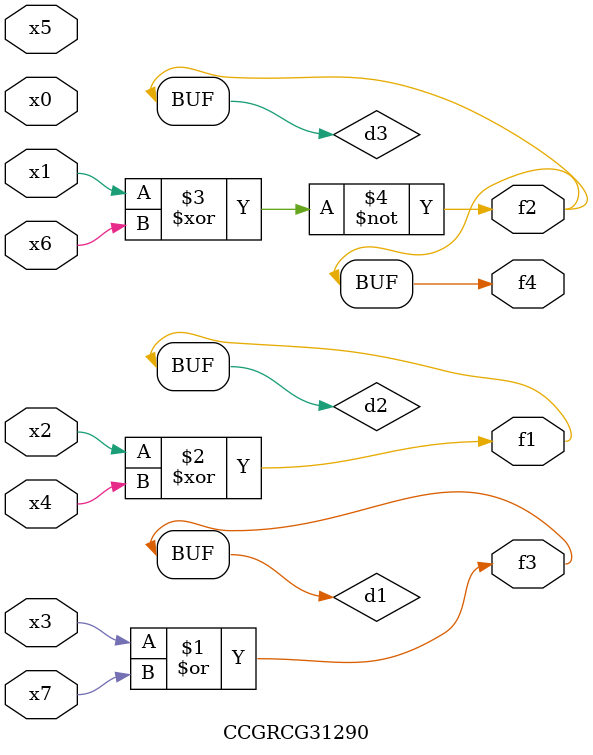
<source format=v>
module CCGRCG31290(
	input x0, x1, x2, x3, x4, x5, x6, x7,
	output f1, f2, f3, f4
);

	wire d1, d2, d3;

	or (d1, x3, x7);
	xor (d2, x2, x4);
	xnor (d3, x1, x6);
	assign f1 = d2;
	assign f2 = d3;
	assign f3 = d1;
	assign f4 = d3;
endmodule

</source>
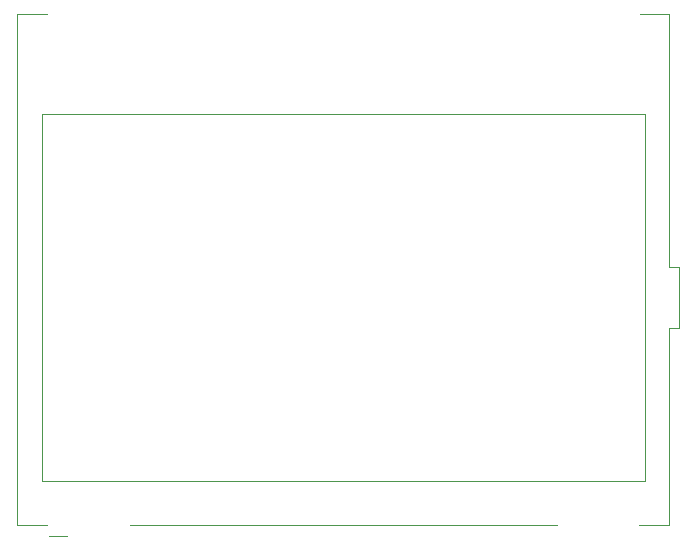
<source format=gbr>
G04 #@! TF.GenerationSoftware,KiCad,Pcbnew,(5.1.9-0-10_14)*
G04 #@! TF.CreationDate,2022-07-17T12:53:42+02:00*
G04 #@! TF.ProjectId,sandsim,73616e64-7369-46d2-9e6b-696361645f70,rev?*
G04 #@! TF.SameCoordinates,Original*
G04 #@! TF.FileFunction,Legend,Top*
G04 #@! TF.FilePolarity,Positive*
%FSLAX46Y46*%
G04 Gerber Fmt 4.6, Leading zero omitted, Abs format (unit mm)*
G04 Created by KiCad (PCBNEW (5.1.9-0-10_14)) date 2022-07-17 12:53:42*
%MOMM*%
%LPD*%
G01*
G04 APERTURE LIST*
%ADD10C,0.120000*%
G04 APERTURE END LIST*
D10*
G04 #@! TO.C,U2*
X107620000Y-80184000D02*
X107620000Y-96794000D01*
X108420000Y-80184000D02*
X107620000Y-80184000D01*
X108420000Y-74964000D02*
X108420000Y-80184000D01*
X107620000Y-74964000D02*
X108420000Y-74964000D01*
X107620000Y-53574000D02*
X107620000Y-74964000D01*
X107620000Y-96794000D02*
X105070000Y-96794000D01*
X55110000Y-97784000D02*
X56610000Y-97784000D01*
X54910000Y-96794000D02*
X52400000Y-96794000D01*
X61930000Y-96794000D02*
X98090000Y-96794000D01*
X105110000Y-53574000D02*
X107620000Y-53574000D01*
X52400000Y-53574000D02*
X54900000Y-53574000D01*
X52400000Y-96794000D02*
X52400000Y-53574000D01*
X54510000Y-62074000D02*
X54510000Y-93074000D01*
X54510000Y-93074000D02*
X105510000Y-93074000D01*
X105510000Y-93074000D02*
X105510000Y-62074000D01*
X105510000Y-62074000D02*
X54510000Y-62074000D01*
G04 #@! TD*
M02*

</source>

WHAT IS BEING ASKED
Print the records again exactly, without the pictures.

ANSWER SECTION
<source format=v>
module CCGRCG31290(
	input x0, x1, x2, x3, x4, x5, x6, x7,
	output f1, f2, f3, f4
);

	wire d1, d2, d3;

	or (d1, x3, x7);
	xor (d2, x2, x4);
	xnor (d3, x1, x6);
	assign f1 = d2;
	assign f2 = d3;
	assign f3 = d1;
	assign f4 = d3;
endmodule

</source>
<source format=gbr>
G04 #@! TF.GenerationSoftware,KiCad,Pcbnew,(5.1.9-0-10_14)*
G04 #@! TF.CreationDate,2022-07-17T12:53:42+02:00*
G04 #@! TF.ProjectId,sandsim,73616e64-7369-46d2-9e6b-696361645f70,rev?*
G04 #@! TF.SameCoordinates,Original*
G04 #@! TF.FileFunction,Legend,Top*
G04 #@! TF.FilePolarity,Positive*
%FSLAX46Y46*%
G04 Gerber Fmt 4.6, Leading zero omitted, Abs format (unit mm)*
G04 Created by KiCad (PCBNEW (5.1.9-0-10_14)) date 2022-07-17 12:53:42*
%MOMM*%
%LPD*%
G01*
G04 APERTURE LIST*
%ADD10C,0.120000*%
G04 APERTURE END LIST*
D10*
G04 #@! TO.C,U2*
X107620000Y-80184000D02*
X107620000Y-96794000D01*
X108420000Y-80184000D02*
X107620000Y-80184000D01*
X108420000Y-74964000D02*
X108420000Y-80184000D01*
X107620000Y-74964000D02*
X108420000Y-74964000D01*
X107620000Y-53574000D02*
X107620000Y-74964000D01*
X107620000Y-96794000D02*
X105070000Y-96794000D01*
X55110000Y-97784000D02*
X56610000Y-97784000D01*
X54910000Y-96794000D02*
X52400000Y-96794000D01*
X61930000Y-96794000D02*
X98090000Y-96794000D01*
X105110000Y-53574000D02*
X107620000Y-53574000D01*
X52400000Y-53574000D02*
X54900000Y-53574000D01*
X52400000Y-96794000D02*
X52400000Y-53574000D01*
X54510000Y-62074000D02*
X54510000Y-93074000D01*
X54510000Y-93074000D02*
X105510000Y-93074000D01*
X105510000Y-93074000D02*
X105510000Y-62074000D01*
X105510000Y-62074000D02*
X54510000Y-62074000D01*
G04 #@! TD*
M02*

</source>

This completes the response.